What's the big deal about telecommuting and why is it getting so popular? For many business owners, the advantages associated with telecommuting have had a huge impact on business outcomes. Here's why . . .

If you ask employees what they think about telecommuting you get glowing reviews.

Employers (and small business owners in particular) are less sold on the idea. But it turns out that telecommuting is often a win-win situation with advantages for employers as well as employees.

The success of a telecommuting arrangement is largely predicated on mutually-agreeable ground rules. If the employee sees telecommuting as a way to watch TV in his pajamas all day, the arrangement will inevitably end in disaster. On the other hand, if the employer expects his telecommuting employee to be available for work-related issues at all hours of the day and night, the arrangement can be equally problematic.

But if you are careful to communicate your expectations to your employees, your can receive several benefits from employees who telecommute.

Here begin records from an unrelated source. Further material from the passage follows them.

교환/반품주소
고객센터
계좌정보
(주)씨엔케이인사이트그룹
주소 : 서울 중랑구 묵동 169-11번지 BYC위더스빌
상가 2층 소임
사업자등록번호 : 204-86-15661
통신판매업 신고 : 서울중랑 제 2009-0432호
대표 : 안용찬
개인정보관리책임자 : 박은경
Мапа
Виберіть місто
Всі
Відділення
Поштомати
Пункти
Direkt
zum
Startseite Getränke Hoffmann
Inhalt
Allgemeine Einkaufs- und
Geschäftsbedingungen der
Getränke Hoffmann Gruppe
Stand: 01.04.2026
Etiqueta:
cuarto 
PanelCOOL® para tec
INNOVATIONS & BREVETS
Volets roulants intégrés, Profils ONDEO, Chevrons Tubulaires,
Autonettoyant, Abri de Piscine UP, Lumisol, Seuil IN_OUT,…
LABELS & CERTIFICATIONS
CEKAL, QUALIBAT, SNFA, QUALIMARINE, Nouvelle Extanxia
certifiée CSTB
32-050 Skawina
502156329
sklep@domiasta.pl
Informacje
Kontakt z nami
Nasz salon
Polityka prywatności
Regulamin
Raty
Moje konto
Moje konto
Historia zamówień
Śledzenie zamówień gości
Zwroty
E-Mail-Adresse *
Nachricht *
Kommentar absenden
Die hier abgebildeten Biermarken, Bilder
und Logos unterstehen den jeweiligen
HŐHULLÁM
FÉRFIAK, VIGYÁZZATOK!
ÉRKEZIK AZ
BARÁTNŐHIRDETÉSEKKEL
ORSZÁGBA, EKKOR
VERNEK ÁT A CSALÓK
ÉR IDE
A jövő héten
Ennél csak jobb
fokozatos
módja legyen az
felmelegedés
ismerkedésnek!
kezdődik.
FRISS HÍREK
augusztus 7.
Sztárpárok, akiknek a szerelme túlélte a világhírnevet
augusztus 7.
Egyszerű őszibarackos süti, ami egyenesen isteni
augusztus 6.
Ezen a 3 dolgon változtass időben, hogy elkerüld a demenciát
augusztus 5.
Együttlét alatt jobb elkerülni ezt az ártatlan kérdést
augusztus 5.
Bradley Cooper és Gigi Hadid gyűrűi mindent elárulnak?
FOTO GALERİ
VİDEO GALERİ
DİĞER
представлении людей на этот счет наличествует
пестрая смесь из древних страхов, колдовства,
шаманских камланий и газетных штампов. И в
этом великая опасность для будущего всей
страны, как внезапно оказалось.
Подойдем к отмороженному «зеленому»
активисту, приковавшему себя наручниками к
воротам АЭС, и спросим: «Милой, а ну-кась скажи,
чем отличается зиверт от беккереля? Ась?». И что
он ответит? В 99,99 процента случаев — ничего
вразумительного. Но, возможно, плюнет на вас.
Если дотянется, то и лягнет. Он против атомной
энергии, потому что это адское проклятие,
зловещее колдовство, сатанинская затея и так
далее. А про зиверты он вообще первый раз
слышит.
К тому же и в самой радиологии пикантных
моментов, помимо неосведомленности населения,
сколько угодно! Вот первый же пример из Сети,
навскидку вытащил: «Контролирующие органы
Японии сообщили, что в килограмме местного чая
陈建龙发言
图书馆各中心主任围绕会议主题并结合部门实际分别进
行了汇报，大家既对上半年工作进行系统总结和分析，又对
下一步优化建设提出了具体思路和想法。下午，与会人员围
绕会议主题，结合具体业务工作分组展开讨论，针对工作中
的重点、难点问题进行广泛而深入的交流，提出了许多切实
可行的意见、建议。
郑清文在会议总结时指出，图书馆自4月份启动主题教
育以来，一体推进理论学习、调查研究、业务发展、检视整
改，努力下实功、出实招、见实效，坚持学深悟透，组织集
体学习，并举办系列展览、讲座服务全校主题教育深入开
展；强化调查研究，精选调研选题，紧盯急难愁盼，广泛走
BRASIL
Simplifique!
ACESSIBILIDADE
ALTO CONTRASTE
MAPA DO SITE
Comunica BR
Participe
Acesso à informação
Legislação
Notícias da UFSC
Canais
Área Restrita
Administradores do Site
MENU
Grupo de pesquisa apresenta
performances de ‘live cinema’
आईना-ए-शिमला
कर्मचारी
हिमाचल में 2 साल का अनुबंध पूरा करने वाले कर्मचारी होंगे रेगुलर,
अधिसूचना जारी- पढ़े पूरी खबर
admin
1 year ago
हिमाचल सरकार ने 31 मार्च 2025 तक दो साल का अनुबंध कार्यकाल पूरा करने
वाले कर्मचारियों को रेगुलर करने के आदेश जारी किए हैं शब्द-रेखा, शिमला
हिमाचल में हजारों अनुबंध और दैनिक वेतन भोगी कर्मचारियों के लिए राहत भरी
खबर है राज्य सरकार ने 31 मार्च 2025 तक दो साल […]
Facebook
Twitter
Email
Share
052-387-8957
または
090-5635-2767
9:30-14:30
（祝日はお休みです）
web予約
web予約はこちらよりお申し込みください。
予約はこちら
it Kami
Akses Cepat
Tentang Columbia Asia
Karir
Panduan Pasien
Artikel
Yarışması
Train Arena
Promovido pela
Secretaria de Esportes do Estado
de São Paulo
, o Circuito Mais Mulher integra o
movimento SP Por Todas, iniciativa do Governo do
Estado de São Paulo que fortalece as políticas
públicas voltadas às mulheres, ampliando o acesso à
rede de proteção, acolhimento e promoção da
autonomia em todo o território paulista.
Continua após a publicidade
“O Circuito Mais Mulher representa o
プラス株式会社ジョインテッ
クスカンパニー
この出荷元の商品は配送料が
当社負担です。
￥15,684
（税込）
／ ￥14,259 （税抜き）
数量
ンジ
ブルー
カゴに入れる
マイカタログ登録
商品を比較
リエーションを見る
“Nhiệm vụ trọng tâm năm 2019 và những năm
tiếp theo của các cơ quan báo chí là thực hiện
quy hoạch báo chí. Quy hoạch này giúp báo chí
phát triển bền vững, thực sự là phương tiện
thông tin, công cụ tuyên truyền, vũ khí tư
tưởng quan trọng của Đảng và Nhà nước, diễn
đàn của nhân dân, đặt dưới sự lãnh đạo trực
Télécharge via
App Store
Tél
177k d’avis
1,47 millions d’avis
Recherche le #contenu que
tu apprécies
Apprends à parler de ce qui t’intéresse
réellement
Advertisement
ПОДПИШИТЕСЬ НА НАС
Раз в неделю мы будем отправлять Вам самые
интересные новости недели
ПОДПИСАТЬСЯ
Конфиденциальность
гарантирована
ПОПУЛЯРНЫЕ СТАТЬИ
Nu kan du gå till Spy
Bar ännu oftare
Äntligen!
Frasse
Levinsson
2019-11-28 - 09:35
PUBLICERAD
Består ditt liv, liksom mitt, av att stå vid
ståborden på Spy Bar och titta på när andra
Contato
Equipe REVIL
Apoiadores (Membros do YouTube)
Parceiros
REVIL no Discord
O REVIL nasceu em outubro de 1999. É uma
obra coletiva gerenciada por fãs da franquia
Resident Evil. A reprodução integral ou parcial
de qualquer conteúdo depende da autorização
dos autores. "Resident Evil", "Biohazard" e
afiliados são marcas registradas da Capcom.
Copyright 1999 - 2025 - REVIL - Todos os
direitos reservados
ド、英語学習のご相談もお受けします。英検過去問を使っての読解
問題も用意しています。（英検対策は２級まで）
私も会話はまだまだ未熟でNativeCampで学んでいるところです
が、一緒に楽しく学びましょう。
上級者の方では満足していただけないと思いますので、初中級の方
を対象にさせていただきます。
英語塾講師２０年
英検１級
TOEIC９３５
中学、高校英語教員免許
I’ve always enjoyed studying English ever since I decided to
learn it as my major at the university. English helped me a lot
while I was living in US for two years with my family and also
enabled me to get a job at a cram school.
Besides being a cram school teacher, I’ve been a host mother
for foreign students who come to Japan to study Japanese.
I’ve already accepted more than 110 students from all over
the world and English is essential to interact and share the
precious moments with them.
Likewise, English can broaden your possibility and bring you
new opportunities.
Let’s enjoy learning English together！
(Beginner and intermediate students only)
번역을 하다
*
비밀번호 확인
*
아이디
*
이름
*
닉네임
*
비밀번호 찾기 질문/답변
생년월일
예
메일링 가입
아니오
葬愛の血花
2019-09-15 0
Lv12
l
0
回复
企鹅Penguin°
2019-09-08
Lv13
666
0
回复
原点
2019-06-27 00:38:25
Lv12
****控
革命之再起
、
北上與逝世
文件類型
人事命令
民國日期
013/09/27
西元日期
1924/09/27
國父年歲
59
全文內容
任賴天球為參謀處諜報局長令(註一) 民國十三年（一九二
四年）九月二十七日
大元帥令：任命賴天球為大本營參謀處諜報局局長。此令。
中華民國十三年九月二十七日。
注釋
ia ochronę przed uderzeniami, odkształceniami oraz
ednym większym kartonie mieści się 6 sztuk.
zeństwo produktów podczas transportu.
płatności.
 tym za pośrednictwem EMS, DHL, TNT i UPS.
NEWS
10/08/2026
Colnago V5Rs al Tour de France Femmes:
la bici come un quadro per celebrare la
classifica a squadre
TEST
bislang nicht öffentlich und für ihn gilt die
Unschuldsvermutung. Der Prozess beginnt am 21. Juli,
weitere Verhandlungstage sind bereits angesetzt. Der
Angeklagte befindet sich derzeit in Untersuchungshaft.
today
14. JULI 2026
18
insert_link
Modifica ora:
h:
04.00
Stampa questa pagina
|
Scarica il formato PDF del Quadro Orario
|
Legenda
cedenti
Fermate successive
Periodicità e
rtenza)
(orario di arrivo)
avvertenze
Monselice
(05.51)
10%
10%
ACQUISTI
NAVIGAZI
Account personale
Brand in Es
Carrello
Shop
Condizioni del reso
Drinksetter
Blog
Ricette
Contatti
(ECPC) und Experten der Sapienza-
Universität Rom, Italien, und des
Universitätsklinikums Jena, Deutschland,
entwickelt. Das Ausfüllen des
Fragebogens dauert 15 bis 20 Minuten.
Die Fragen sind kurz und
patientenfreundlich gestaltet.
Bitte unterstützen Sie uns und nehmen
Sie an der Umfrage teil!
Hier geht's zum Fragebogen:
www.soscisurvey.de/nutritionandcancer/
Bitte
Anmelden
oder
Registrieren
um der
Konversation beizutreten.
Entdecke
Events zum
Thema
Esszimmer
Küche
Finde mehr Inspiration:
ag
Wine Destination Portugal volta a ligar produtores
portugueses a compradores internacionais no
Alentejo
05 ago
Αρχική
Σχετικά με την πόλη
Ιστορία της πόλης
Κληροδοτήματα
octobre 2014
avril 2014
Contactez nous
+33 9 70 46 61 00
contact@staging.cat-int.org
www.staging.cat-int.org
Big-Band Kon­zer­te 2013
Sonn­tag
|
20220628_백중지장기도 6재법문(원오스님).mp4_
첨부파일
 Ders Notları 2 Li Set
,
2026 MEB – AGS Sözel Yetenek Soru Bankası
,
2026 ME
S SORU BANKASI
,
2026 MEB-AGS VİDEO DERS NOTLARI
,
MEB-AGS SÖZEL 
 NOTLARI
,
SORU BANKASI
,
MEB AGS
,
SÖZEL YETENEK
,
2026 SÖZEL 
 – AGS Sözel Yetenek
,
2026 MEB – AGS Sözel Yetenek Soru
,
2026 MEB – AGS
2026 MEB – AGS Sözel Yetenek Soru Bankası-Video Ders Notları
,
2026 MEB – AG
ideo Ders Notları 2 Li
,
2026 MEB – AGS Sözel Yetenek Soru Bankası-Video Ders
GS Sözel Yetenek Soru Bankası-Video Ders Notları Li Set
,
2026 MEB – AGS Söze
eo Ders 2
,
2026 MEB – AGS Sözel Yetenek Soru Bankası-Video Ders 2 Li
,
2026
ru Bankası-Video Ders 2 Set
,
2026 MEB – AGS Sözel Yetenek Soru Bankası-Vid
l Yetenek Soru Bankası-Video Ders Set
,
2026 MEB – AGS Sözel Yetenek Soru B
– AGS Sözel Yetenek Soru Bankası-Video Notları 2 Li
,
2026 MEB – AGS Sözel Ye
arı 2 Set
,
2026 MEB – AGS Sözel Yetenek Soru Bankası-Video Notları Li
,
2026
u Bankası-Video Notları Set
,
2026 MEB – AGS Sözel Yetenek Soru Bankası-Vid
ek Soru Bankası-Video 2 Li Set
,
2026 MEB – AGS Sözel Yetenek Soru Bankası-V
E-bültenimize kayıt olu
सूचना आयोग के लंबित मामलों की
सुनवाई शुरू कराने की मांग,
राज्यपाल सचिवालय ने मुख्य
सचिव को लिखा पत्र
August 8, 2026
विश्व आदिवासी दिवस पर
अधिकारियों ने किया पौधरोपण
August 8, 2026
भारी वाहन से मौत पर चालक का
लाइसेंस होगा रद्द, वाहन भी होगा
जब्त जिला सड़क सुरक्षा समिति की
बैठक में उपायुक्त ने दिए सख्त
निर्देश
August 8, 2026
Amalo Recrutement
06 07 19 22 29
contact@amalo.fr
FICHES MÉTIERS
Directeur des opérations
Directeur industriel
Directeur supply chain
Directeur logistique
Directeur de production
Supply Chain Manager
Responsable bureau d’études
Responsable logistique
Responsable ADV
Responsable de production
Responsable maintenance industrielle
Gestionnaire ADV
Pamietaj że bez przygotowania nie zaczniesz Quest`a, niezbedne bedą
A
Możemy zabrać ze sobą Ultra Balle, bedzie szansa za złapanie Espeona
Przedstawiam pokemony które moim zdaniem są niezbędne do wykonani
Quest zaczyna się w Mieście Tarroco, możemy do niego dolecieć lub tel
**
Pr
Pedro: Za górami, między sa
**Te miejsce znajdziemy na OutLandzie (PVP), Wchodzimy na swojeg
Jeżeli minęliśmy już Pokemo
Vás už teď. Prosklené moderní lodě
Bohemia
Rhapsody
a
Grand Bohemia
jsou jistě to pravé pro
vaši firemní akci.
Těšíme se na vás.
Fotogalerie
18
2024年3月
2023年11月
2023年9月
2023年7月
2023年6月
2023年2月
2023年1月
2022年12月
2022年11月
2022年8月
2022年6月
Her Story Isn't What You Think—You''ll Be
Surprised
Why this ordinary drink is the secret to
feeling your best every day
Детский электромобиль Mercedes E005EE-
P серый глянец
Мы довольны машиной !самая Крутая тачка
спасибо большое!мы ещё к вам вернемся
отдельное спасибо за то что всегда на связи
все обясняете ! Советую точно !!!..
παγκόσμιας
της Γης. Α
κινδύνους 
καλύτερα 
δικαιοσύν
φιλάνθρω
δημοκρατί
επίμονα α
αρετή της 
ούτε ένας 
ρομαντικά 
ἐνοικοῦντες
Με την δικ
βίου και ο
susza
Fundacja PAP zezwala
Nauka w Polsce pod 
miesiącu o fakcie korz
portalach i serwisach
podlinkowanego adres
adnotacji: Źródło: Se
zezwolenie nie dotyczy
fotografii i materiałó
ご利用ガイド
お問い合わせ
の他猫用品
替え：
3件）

  • Employee productivity. Study after study has shown that the vast majority of telecommuting employees experience higher levels of productivity than they did when they worked in a 9-to-5 office environment. Telecommuters typically invest more time and focus on their jobs, partly because they are no longer exposed to lengthy commutes and office distractions.
  • Hiring options. In most small businesses, the logistics of hiring an out-of-town employee is cost prohibitive. Telecommuting expands your hiring base by enabling you to employ individuals without consideration of their geographic location. A geographically diverse staff can actually be beneficial in helping you expand your business into new territories.
  • Less office space. Office space isn't getting any cheaper these days. By allowing a portion of your staff to telecommute, you can significantly reduce your space requirements. If telecommuters are expected to periodically work in the office, you can still save money by coordinating schedules to take advantage of shared office space.
  • Staff continuity. Dual income families have become the norm in the American labor force. When a spouse is transferred or takes a new job in a different city, the other spouse follows. Instead of losing the investment you've made when an employee's spouse is transferred, telecommuting allows you to continue the employment relationship and ensure continuity in your staff.
  • Worker satisfaction. There's no denying the fact that workers love telecommuting. Satisfied employees do a better job on a more consistent basis. Even better, job satisfaction often translates into fewer compensation demands and longer terms of employment.